4 de janeiro de 2011

Um psiquiatra, uma mala e a prevenção do alcoolismo entre os jovens

No dia seguinte a uma das noites mais festivas do ano, muitos jovens comemoram até à manhã de dia 1. Mas para se divertirem na passagem de ano há um ingrediente obrigatório: o álcool. E há quem esteja atento a este comportamento típico e de risco dos adolescentes. Uma mala cheia de objectos para usar em acções de prevenção de comportamentos de risco. Na rua, no meio dos jovens, junto de pais, de professores e de profissionais de saúde.

A ideia é do médico psiquiatra Luis Patrício, ex-director do Centro das Taipas. Já está registada no Ministério da Cultura. Há sete anos pediu um parecer ao Instituto da Droga e da Toxicodependência (IDT) mas continua sem resposta.

Uma mala de alumínio. Lá dentro, há testes de alcoolémia, imitações de drogas legais e ilegais, preservativos, jogos, vídeos, seringas. Um conjunto de objectos para usar numa acção pedagógica com o objectivo de prevenir comportamentos de risco. Pesa 15 quilos. Quem a transporta é o médico psiquiatra Luis Patrício, ex-director do Centro das Taipas.

É sexta-feira à noite, faz frio mas mesmo assim dezenas de jovens juntam-se para beber nas ruas de Santos, em Lisboa. Sentados nos degraus de casas, em bancos de madeira à porta dos bares, segurando copos de cerveja, garrafas de vinho envoltas em jornais ou papelão. Alguns têm muito menos de 18 anos. É assim todos os fins de semana. É para lá que Luis Patrício se dirige, acompanhado da psicóloga Leonor Santos com quem costuma trabalhar e de outros psicólogos da associação “Outros Olhares” que também intervêm habitualmente na prevenção de comportamentos de risco junto de jovens.

Dados recentes revelados por Augusto Pinto, da Unidade de Alcoologia de Coimbra do Instituto da Droga e da Toxicodependência (IDT) indicam que cerca de 80 por cento dos jovens com 15 anos consomem bebidas alcoólicas em Portugal.

De acordo com o II Inquérito Nacional ao Consumo de Substâncias Psicoactivas na População Geral de 2007, a prevalência do consumo de bebidas alcoólicas aumentou entre 2001 e 2007 de 75,6 por cento para 79,1 por cento. No que respeita aos jovens, o mesmo inquérito revela que a proporção da população que iniciou o consumo de bebidas alcoólicas entre os 15 e os 17 anos representava em 2001 cerca de 30 por cento, valor que aumentou para 40 por cento em 2007.

Em Maio, João Goulão, presidente do Instituto da Droga e Toxicodependência (IDT), alertou: "Não há medidas de fiscalização eficazes" para controlar o consumo de álcool entre menores de 16 anos.

Patrícia, de 15 anos, com um copo de cerveja na mão, esclarece: “Nestes bares, ninguém se recusa a vender bebidas alcoólicas aos jovens, nem pedem identificação.
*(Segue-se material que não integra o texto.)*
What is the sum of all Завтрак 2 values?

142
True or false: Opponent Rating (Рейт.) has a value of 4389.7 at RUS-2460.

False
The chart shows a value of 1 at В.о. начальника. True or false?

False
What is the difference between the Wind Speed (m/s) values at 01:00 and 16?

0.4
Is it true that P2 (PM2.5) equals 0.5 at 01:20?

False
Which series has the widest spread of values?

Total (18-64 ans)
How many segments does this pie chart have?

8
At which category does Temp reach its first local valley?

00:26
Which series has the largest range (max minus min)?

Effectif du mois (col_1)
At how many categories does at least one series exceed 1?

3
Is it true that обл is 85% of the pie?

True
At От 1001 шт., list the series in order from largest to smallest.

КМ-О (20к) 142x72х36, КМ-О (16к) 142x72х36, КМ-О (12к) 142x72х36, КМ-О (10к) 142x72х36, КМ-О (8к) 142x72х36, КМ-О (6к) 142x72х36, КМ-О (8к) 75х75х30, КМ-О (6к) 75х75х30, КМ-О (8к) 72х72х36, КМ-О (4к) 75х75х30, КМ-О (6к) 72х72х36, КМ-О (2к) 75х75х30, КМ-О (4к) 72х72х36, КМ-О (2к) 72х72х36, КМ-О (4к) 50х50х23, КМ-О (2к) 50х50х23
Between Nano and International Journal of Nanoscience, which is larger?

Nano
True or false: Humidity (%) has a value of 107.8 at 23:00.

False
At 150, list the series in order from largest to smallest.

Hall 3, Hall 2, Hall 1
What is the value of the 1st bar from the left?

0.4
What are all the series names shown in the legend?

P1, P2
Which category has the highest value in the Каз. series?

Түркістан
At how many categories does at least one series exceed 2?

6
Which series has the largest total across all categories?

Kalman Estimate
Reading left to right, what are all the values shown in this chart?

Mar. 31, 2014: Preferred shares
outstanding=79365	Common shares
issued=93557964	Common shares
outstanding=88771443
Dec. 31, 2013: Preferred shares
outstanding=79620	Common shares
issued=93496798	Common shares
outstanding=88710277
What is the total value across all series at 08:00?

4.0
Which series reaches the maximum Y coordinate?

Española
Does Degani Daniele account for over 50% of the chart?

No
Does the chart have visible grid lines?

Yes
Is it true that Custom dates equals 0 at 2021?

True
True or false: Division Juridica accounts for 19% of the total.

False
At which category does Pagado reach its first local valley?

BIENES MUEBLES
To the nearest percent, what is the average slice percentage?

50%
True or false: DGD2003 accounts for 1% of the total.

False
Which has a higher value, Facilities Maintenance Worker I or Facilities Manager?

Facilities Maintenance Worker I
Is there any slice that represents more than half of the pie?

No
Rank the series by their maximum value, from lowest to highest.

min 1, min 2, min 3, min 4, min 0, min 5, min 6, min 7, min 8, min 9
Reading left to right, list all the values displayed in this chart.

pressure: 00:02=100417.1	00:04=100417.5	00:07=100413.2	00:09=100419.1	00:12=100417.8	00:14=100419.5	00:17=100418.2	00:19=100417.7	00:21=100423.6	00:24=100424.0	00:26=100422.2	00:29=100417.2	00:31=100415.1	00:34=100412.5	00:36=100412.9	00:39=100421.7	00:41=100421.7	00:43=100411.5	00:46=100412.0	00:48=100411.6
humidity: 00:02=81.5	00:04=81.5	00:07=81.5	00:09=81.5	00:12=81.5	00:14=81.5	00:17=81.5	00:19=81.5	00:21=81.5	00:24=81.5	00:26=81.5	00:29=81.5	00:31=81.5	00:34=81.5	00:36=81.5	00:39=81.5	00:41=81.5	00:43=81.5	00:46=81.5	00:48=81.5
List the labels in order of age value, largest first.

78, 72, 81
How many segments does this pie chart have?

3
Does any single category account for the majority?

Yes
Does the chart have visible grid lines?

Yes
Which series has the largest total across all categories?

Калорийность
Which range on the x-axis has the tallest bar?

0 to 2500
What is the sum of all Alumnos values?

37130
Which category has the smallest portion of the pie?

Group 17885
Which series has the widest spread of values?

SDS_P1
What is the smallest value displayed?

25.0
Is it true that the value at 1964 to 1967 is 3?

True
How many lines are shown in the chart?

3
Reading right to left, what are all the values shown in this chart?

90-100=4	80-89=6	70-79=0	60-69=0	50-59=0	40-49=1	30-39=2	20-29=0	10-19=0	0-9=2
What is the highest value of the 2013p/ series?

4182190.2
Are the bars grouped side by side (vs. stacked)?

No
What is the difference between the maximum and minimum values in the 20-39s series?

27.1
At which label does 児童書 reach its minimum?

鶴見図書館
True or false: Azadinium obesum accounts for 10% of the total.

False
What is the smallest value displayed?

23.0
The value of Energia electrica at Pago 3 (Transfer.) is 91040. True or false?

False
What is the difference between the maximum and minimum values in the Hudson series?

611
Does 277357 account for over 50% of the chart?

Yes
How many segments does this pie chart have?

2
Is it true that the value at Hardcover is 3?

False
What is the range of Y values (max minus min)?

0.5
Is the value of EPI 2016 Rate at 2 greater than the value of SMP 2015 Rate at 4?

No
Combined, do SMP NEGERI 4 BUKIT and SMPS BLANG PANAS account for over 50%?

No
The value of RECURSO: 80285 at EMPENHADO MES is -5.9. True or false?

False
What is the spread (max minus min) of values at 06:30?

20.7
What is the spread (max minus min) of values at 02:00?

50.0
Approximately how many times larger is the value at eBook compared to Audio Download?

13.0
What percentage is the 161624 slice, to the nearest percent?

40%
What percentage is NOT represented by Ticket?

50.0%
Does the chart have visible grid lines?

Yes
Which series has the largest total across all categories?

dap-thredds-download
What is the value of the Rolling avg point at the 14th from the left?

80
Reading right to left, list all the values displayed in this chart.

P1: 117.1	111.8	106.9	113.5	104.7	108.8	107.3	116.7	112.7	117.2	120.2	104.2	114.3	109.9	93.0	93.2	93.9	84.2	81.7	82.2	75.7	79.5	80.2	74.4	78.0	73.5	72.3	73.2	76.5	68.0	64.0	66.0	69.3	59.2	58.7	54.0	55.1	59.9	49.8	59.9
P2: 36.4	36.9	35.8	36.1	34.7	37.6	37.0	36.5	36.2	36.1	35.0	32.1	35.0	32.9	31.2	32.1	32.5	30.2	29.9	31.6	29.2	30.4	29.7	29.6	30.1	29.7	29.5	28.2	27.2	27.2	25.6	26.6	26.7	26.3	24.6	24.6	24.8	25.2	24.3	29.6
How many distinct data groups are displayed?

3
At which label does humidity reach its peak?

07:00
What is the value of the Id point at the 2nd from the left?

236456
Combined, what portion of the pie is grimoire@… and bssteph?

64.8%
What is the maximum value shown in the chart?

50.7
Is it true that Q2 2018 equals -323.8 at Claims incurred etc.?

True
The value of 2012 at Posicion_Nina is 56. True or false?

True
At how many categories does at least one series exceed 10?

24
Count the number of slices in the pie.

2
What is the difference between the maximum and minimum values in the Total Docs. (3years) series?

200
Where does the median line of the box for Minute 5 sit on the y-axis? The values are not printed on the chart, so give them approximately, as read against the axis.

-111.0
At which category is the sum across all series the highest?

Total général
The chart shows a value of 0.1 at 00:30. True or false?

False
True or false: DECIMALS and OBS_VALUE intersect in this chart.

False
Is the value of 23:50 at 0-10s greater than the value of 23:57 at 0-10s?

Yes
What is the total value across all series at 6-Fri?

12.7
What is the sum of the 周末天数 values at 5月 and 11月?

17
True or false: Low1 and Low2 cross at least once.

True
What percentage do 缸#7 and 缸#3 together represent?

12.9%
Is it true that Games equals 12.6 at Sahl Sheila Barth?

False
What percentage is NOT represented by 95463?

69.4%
Só se for no supermercado, mas aí, há sempre um amigo mais velho a quem pedir para ir comprar”.

A mala de alumínio desperta curiosidade quando Luis Patrício se senta junto de quatro jovens que repartem uma garrafa de vinho branco. Apesar da surpresa inicial, depressa se manifestam receptivos ao diálogo. “Qual é o limite de consumo de álcool a partir do qual há risco?” pergunta o médico. “Dois copos? Três?” respondem os jovens, querendo saber: “Isto é para quê? É para entrarmos num estudo?

Luis Patrício tira algumas cartolinas da mala e propõe-lhes que respondam às perguntas lá escritas: “Porquê que bebes?” Resposta: “Para tirar a sede”. “O álcool não tira a sede” explica o médico. “Por exemplo, bebes meio litro de cerveja, urinas mais, desidratas, aumenta a sede.” “Para aquecer”, responde outro. “O álcool não dá calor, retira o calor e não dá energia nem alimenta”.

Assim o médico vai desmistificando muitas das ideias preconcebidas em relação ao consumo de álcool. “Temos de promover uma revolução cultural profunda porque as pessoas continuam a dizer e a pensar que o álcool é bom e os alcoólicos é que não prestam”, diz, sublinhando: “O álcool é uma droga com a qual podemos ter uma relação em determinado tipo de condições e fora das quais não é possível ter uma relação clara”, nota.

Ao deslocar-se aos locais onde os jovens se encontram e convivem, e com recurso aos objectos que guarda no interior da mala, promove a reflexão e dinamiza conceitos de educação para a saúde face a consumos e a comportamentos de risco.